Post
by RLBURNSIDE » 17 Mar 2017, 12:41
Enthusiasts' ideas are often incorporated (without credit let alone renumeration) into companies' product lines, surreptitiously. Although I do think VRR has been supported by eDP for laptops for many years, only for saving power instead of gaming.
VRR both makes sense and doesn't.
I write games VR now? And guess what, you need a stable 90+ fps, with low persistence for a smooth experience. In a headset you would notice saccaded rendering rhythm such as Freesync. It came up many times, the question :"why no VRR in Rift?"

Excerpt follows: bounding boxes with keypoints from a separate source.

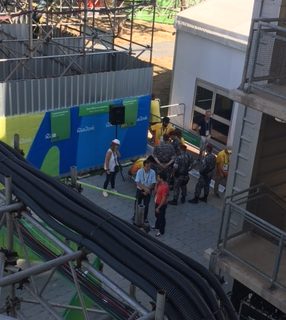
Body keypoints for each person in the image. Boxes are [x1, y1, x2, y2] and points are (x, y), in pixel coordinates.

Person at [154, 171, 169, 237]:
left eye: (158, 177)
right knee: (157, 215)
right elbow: (155, 192)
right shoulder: (159, 184)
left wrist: (159, 207)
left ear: (161, 178)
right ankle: (156, 226)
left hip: (161, 205)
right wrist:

In VR, they use frame compositors to "just-in-time" reproject or synthesize a new frame to maintain solid 90fps or 120fps (Morpheus renders at 60 fps all the time AFAIK and so this reprojection is always on, which also makes perfect sense given the GPU requirements).

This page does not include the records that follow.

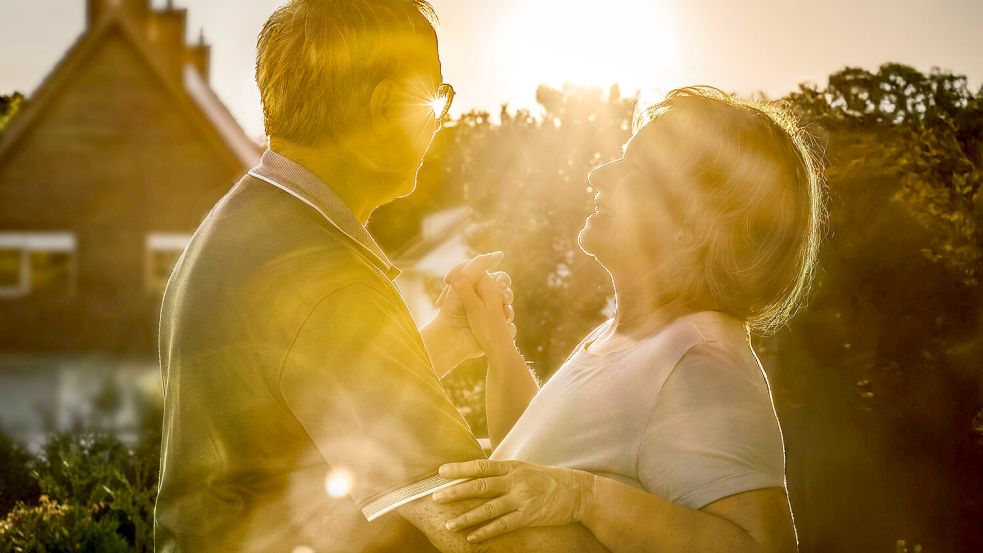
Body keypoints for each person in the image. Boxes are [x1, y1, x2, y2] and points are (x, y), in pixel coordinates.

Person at [154, 1, 606, 552]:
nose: (440, 122)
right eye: (438, 98)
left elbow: (300, 403)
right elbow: (477, 523)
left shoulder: (245, 226)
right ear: (386, 107)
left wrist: (442, 340)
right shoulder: (325, 277)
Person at [436, 86, 825, 552]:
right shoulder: (629, 342)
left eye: (634, 169)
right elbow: (528, 460)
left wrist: (584, 499)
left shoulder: (699, 365)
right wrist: (497, 344)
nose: (599, 173)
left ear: (694, 223)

What this begs is: Why don't 30 fps games use reprojection to hit 60fps, similar to morpheus 60 -> 120, and Rift/ Vive's 45 -> 90. Remember, if your frame takes over 11ms (1/90), your framerate is cut in half to 45 for that frame, resulting in stutter. Oscillating between 45 and 90, randomly, is extremely irritating, and even real frames vs reprojected ones don't look the same, obviously, so what you really want to do is render at a stable 45 fps + reproject to 90, or render at a stable 90 fps (and lose image quality probably, due to tradeoffs). So reprojection is like a safety net, and not something that is meant to be used, if targetting 90 fps your engine needs to try to do that on its own. And if you can't hit stable 90fps, you should instead pack as much detail into 45 fps frames as possible, and use reprojection on all the time. This will give a consistent look. This is the reason why Morpheus games are rendered at 60 fps instead of 120. It's hard enough for PS4 games to hit 60 most of the time, especially in stereo.

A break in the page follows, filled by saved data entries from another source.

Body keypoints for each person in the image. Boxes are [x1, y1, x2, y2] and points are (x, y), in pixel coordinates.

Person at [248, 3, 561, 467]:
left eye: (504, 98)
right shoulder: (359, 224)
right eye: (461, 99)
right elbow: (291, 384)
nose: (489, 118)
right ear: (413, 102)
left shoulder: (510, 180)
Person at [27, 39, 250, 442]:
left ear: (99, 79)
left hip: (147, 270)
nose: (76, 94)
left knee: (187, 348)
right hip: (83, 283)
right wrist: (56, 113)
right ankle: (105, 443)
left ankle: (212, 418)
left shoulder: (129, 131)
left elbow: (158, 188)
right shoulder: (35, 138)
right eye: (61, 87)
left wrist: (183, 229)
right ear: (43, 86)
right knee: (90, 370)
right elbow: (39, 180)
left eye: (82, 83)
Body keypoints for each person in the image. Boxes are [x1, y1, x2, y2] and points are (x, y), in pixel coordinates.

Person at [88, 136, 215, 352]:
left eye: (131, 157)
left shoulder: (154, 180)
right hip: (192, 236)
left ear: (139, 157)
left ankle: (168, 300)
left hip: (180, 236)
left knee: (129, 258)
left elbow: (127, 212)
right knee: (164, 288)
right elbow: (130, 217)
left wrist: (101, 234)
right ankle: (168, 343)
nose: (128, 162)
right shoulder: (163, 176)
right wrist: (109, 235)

What I'm saying is: VRR is a neat trick, but ideally, you don't want variable frame duration, but reprojected frames to reduce temporal aliasing and input lag variance. If some frames naturally take 20 ms and others take 13ms, then you're going all over the place between 30 and 60 fps (typical gaming scenario pre-optimisation), and that variance will show itself to your eye. I like G-sync and so on, but I really think framerates should be unbounded, and the only frames the player ever sees should be of the reprojected and temporally re-sampled variety.
There is tech out there now for phase-space frame interpolation, acceleration and deceleration to do this in screen space, although in VR it's harder because screen space techniques don't work all that well (eye misconvergence). So VR reprojection needs the depth buffer. Which is fine because the frame compositor has the entire swap chain + depth to play with.
I really think the future of smooth gaming lies in innovations from VR tech being brought back into traditional TV / monitor 2D games. Time will tell.